NASA is able to transmit images to the mission's Web site, http://www.marsrovers.
jpl.nasa.gov, almost immediately.
Public participation produced large amounts of traffic to the NASA Web portal.
Brian Dunbar, NASA's Internet services manager, confirmed that the portal received over one billion hits from Sat., Jan. 3, through Tues., Jan. 6.
By comparison, the Pathfinder mission produced 47 million hits in its first 24 hours, while the Columbia tragedy produced over 75 million hits on Feb. 1, 2003.
Despite the surge in traffic, the NASA Web portal sustained continuous service with only brief interruptions in the highest-resolution images.
Roopak Patel, a senior analyst at Keynote Systems Inc., which monitors federal Web sites, commented, "NASA should be commended for being able to support the volume that they did."
To enhance public participation, NASA also developed Maestro, a unique system that is available for public download over the Internet. Maestro allows users to run simulated missions through Java-based applications and conduct mock driving runs of the Mars rover.
In addition to the two onboard panoramic cameras that capture the online images, Spirit also operates four Hazard Avoidance cameras and one Science Microscopic Imager.
This is a technological advancement over previous NASA missions before the computer age, said Donna Shirley, a former manager of the rovers program who worked on the 1997 Pathfinder mission. She stated that NASA missions in the 1960s not only had flight systems controlled by radio waves but also had crude methods of developing images.
During the Mariner 4 mission, these methods included assigning a number system to image pixels and actually filling in charts with crayons to mark color changes.
Improvements have also facilitated better hazard-avoidance systems. Shirley recalls that the Pathfinder mission contained only a crude system that recognized hazards, which was effective at that time because the Sojourner Rover only moved at 1 centimeter per second.
Spirit and Opportunity's systems must be more advanced because the rover moves 10 times faster than Pathfinder, Shirley said.
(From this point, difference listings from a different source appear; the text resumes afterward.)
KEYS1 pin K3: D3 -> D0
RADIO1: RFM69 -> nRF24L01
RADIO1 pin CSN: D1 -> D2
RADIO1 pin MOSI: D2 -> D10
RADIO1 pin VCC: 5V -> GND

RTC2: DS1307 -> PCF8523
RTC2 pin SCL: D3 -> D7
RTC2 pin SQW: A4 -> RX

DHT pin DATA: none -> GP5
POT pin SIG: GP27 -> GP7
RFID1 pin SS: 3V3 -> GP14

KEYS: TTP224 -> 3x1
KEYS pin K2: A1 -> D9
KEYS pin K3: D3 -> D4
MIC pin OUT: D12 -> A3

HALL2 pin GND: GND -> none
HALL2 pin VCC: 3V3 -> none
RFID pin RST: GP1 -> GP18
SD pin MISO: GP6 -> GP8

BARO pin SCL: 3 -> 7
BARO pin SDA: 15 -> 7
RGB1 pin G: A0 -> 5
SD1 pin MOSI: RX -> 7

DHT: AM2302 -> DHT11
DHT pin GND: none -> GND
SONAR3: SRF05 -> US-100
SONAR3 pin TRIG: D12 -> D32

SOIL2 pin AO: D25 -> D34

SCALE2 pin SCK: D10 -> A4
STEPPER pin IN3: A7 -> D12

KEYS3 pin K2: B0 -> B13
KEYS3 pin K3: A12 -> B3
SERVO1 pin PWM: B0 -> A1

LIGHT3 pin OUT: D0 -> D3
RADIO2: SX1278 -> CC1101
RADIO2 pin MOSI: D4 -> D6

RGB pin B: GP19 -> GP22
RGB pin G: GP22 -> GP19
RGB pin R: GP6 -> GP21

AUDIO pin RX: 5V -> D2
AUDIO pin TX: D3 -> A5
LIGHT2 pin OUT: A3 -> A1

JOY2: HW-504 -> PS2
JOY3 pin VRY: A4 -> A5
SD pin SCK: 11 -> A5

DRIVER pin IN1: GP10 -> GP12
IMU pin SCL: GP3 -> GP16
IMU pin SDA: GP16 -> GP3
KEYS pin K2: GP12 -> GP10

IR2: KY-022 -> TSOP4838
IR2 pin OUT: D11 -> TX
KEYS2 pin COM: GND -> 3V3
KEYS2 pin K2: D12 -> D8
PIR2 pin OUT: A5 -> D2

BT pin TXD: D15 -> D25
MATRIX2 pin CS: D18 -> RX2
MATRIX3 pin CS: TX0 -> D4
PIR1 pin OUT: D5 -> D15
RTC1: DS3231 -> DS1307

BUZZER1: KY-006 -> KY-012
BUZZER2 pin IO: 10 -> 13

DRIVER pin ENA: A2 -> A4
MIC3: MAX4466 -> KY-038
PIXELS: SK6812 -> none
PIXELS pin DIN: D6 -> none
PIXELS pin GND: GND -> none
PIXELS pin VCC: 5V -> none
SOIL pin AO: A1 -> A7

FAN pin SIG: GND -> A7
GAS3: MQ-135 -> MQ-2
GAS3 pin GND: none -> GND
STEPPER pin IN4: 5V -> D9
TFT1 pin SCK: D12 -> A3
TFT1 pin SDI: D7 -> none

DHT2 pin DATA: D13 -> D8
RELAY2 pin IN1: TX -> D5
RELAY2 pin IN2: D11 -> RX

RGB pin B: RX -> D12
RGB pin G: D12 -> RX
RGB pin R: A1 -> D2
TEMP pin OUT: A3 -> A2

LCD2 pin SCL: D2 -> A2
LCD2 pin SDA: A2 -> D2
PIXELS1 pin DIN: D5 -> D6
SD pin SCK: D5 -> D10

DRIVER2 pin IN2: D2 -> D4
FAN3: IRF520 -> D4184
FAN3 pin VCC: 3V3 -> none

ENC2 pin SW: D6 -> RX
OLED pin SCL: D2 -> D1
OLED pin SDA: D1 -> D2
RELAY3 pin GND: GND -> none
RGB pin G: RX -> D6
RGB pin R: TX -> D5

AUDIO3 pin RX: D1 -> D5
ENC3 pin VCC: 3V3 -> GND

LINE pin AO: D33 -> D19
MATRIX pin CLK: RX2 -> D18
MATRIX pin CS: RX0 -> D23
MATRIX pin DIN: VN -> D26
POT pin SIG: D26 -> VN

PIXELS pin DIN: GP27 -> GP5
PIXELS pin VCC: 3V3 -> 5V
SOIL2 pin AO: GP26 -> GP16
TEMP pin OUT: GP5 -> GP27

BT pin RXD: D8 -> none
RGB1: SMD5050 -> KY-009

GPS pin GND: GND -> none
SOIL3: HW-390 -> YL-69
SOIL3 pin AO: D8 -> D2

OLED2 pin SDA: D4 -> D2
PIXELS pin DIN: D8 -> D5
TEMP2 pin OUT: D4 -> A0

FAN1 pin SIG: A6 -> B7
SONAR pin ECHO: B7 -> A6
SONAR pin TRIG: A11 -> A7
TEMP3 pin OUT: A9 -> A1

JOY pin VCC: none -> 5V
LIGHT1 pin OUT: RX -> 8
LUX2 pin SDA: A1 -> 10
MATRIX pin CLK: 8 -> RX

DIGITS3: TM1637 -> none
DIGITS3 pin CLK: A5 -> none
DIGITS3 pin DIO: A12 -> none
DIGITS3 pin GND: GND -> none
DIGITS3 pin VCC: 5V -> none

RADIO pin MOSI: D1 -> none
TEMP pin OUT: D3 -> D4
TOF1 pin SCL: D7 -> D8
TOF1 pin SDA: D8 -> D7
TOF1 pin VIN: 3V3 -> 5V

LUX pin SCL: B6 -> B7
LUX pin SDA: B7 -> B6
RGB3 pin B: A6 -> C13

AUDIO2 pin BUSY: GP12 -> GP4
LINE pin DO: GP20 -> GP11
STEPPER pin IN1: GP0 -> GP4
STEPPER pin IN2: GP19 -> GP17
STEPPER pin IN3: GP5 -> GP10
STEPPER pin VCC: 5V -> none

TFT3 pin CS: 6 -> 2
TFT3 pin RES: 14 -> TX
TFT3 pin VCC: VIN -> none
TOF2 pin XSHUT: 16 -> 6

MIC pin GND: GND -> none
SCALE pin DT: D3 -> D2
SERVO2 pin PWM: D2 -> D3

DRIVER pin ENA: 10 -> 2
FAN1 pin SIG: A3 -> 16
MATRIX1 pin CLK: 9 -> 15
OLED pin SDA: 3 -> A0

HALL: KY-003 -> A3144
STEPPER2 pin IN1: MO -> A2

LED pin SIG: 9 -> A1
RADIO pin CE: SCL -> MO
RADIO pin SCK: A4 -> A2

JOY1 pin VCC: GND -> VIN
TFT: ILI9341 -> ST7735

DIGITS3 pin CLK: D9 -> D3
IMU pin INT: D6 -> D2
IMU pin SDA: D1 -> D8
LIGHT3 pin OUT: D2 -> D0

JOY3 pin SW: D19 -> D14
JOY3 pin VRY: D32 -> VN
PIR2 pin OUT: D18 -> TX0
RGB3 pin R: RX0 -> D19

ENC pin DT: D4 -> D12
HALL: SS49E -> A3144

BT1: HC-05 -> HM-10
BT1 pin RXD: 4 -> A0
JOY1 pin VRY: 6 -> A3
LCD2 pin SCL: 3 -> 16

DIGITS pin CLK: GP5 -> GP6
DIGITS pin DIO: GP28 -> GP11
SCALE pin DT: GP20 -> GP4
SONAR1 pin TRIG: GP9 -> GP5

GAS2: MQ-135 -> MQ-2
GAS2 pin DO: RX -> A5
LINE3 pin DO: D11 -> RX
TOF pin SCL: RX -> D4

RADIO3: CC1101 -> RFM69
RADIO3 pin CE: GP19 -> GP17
She expects NASA to keep advancing this technology to have the ability to recognize hazards on landings, and she even mentioned the future possibility of nuclear-powered rovers.
The missions for both Spirit and Opportunity have a warranty of 90 earth days, which translates into roughly 92 Martian days. At the end of each mission, the rovers will be left on Mars until the technology exists to bring them home.
Like Adler, Shirley also feels the excitement of the mission and looks forward to many more spectacular images from the red planet.
"These things are amazingly lucky, but they've worked hard and trained hard and it really paid off," Shirley said.